Pitirim A. Sorokin

Name: Pitirim A. Sorokin
Bith Date: January 21, 1889
Death Date: February 10, 1968
Place of Birth: Turya, Russia
Nationality: American
Gender: Male
Occupations: sociologist

American sociologist, social critic, and educator Pitirim A. Sorokin (1889-1968) was a leading exponent of the importance of values and broad knowledge in an era dominated by science and power.

Pitirim Sorokin was born in the village of Turya, Russia, on Jan. 21, 1889. His training was concentrated at the University of St. Petersburg, though he also studied at the Psycho-Neurological Institute in the same city. From 1914 to 1916 he taught at the institute and then at the university, where he was a professor of sociology from 1919 to 1922.

After serving as secretary to Kerensky, Sorokin was forced to leave the country by the Soviet government. A brief period in Czechoslovakia was followed by several lectureships in the United States, where he was appointed professor of sociology at the University of Minnesota (1924-1930). Sorokin founded the department of sociology at Harvard University, where he remained until his retirement in 1959. He was elected president of the American Sociological Association (1965) and continued to attend professional meetings all over the world until 1968.

Sorokin's massive publication list and personal influence encompassed many areas. During the Minnesota period, he was interested in social class, social change, and rural community life. The key works of that period were Social Mobility (1927) and Contemporary Sociological Theories (1928). In the former he distinguished vertical and horizontal forms of mobility and showed the importance of institutional channels as mechanisms of mobility. The latter work provided a unique and critical summary of numerous sociological theories, with particular emphasis on the shortcomings of nonhuman and excessively abstract explanations.

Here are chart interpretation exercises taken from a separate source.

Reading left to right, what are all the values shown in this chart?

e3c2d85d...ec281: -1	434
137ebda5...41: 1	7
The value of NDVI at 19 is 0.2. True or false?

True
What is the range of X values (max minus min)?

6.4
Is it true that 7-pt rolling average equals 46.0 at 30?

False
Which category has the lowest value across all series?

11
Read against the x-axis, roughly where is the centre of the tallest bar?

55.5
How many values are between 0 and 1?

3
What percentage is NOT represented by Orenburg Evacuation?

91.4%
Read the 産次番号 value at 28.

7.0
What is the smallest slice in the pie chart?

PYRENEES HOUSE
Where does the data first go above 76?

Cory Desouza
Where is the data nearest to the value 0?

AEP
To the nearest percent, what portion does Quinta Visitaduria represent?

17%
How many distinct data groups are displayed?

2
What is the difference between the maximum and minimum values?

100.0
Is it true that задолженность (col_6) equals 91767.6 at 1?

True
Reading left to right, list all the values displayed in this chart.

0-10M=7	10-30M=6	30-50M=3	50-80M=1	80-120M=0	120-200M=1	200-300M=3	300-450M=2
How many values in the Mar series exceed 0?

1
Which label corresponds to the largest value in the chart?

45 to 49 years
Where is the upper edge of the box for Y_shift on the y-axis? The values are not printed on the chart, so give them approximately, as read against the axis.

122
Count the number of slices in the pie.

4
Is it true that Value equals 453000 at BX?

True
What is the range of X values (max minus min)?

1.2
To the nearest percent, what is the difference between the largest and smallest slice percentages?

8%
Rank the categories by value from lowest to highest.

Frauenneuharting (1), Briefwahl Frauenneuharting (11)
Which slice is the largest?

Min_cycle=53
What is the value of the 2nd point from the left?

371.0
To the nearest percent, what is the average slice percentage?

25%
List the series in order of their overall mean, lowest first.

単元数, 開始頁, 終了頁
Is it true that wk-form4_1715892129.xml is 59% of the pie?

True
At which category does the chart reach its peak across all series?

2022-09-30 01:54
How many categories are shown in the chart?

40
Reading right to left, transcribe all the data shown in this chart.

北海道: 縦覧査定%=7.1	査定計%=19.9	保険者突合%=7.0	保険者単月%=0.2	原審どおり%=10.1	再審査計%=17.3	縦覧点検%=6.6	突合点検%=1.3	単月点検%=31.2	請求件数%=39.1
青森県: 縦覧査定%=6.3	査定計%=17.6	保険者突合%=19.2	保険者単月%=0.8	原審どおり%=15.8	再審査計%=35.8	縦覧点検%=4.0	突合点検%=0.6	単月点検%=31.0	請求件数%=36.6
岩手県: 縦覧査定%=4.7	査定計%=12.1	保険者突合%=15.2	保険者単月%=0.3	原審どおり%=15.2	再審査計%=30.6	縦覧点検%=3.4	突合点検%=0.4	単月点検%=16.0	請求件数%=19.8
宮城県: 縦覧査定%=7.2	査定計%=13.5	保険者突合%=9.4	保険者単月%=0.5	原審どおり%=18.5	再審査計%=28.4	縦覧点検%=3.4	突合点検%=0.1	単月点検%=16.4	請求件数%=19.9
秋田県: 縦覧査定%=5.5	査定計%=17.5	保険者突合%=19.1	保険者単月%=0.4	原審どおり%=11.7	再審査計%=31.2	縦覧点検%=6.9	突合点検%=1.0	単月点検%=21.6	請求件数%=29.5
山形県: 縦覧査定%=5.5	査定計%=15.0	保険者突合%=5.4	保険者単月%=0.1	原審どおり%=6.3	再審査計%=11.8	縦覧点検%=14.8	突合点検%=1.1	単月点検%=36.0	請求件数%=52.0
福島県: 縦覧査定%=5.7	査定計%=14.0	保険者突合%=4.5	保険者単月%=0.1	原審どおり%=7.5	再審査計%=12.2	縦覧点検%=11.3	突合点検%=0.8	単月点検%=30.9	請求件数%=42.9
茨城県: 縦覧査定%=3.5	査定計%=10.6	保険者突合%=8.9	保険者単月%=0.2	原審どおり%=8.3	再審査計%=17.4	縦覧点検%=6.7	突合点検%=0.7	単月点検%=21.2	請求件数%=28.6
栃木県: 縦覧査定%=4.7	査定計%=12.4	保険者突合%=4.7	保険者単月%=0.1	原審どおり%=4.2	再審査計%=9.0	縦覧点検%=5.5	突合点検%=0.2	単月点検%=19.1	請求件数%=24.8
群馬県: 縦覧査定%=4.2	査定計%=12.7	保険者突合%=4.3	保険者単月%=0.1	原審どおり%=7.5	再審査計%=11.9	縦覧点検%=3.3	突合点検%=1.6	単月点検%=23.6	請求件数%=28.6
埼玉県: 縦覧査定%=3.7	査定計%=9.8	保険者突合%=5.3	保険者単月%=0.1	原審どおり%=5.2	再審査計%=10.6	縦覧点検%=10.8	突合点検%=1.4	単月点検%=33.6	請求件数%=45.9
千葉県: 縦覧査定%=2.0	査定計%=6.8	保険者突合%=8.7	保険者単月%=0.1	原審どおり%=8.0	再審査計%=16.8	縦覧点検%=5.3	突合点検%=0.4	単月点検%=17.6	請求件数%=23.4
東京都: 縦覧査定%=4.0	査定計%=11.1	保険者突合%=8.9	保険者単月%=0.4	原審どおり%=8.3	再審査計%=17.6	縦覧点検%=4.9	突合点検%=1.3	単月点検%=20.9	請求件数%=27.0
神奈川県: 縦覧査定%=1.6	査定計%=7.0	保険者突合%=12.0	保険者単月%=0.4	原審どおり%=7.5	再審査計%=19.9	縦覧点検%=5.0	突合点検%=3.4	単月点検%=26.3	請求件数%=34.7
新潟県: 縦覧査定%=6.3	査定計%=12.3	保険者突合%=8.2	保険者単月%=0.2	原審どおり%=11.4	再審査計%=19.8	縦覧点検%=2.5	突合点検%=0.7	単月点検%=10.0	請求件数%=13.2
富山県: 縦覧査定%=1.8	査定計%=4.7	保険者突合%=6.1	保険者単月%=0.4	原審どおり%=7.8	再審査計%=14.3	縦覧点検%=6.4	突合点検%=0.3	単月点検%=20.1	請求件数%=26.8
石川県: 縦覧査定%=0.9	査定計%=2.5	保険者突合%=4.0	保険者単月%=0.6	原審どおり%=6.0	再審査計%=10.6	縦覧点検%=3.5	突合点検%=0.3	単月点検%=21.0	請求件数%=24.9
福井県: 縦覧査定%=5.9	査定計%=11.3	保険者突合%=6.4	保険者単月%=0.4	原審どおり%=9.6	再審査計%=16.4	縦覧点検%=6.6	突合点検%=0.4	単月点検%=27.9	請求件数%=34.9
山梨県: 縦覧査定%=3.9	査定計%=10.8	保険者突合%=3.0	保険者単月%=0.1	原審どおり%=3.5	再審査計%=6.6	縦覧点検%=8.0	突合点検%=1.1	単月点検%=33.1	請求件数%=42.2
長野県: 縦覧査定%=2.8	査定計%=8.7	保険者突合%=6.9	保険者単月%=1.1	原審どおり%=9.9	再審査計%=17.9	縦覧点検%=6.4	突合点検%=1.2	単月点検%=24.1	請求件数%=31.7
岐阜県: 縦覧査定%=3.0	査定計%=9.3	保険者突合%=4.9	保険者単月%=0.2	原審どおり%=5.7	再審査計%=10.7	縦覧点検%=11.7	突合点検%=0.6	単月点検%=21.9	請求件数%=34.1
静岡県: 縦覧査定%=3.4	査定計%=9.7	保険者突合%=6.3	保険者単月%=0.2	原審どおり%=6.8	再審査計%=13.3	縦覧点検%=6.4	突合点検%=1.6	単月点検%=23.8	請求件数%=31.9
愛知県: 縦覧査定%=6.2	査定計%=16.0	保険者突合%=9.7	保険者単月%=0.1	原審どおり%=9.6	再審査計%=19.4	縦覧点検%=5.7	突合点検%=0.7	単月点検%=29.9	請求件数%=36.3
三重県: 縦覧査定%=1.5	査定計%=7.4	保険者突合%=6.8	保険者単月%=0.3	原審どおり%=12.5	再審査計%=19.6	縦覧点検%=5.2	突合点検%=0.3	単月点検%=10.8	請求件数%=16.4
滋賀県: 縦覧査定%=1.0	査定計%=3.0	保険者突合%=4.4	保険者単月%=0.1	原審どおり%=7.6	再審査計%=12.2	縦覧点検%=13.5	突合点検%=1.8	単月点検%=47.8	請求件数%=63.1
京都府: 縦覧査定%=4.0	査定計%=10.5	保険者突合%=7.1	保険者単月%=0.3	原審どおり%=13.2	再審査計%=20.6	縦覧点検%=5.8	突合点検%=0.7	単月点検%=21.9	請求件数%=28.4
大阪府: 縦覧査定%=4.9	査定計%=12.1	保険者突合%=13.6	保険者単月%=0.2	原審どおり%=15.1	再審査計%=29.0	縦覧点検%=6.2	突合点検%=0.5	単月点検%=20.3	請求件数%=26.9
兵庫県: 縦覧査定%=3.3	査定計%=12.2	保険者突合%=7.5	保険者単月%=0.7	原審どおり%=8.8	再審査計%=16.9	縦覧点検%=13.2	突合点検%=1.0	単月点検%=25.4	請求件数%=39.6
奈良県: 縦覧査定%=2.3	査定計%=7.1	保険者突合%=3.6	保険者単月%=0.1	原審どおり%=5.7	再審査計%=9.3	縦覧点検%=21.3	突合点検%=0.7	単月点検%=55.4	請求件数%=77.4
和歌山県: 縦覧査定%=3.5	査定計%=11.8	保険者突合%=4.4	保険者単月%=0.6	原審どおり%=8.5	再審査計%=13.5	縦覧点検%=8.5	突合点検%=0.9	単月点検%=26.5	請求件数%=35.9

Though Sorokin and his associates cumulated and ordered a considerable body of material on rural-urban contrasts (Principles of Rural-Urban Sociology, 1929; A Systematic Source Book in Rural Sociology, 1930-1932), social change and its consequences came to be his major focus for many years. After analyzing the causes of revolution in The Sociology of Revolution (1925), he began the imposing four-volume study called Social and Cultural Dynamics (1937-1941). This work revolved around the controversial thesis that genuine change is traceable to basic cultural presuppositions which undergird each major social institution, and that these presuppositions change because each type apprehends only a portion of complex societal experience. Sorokin therefore posited a series of varyingly recurrent cycles in social change, from ideational (religious-intuitional) to sensate (objective-materialistic) to idealistic (a mixture of the preceding types).

From this standpoint, Sorokin criticized the application of natural science viewpoints to social science, first in Sociocultural Causality, Space, and Time (1943) and with gusto in Fads and Foibles in Modern Sociology (1956). In a related vein, he wrote as a sociological Jeremiah against the excesses of modern sensate culture--especially in such books as The Crisis of Our Age (1941), Man and Society in Calamity (1942), The Reconstruction of Humanity (1948), and SOS: The Meaning of Our Crisis (1951).

As an antidote, Sorokin's last 2 decades of life were devoted to the cause of altruism and love, for which he established a research institute at Harvard. Some results of this interest were published in Altruistic Love (1950), Forms and Techniques of Altruistic and Spiritual Growth (1954), and The Ways and Power of Love (1954). However, Sorokin's fame rests on his scholarship and encouragement of sociological theory. His final work, Sociological Theories of Today (1966), was a detailed critique of trends in sociology since 1925. He died at Winchester, Mass., on Feb. 10, 1968.

Further Reading

  • Sorokin wrote two autobiographical works: Leaves from a Russian Diary (1924; rev. ed. 1950) and A Long Journey (1963). The latter is more comprehensive and illuminates his thinking during his long career in the United States. In addition, Frank R. Cowell, History, Civilization, and Culture (1952), provides a summary of Sorokin's approach to social change. Two volumes of appreciation and some critical analysis of his work appeared in 1963: Edward A. Tiryakian, ed., Sociological Theory, Values, and Sociocultural Change: Essays in Honor of Pitirim A. Sorokin, and Philip J. Allen, ed., Pitirim A. Sorokin in Review. See also Jacques J. P. Maquet, The Sociology of Knowledge (trans. 1951), and, for Sorokin's period at Harvard, Paul Buck, ed., Social Sciences at Harvard, 1860-1920: From Inculcation to the Open Mind (1965).
  • Johnston, Barry V., Pitirim A. Sorokin: an intellectual biography, Lawrence, Kan.: University Press of Kansas, 1995.
  • Sorokin and civilization: a centennial assessment, New Brunswick, N.J.: Transaction Publishers, 1995.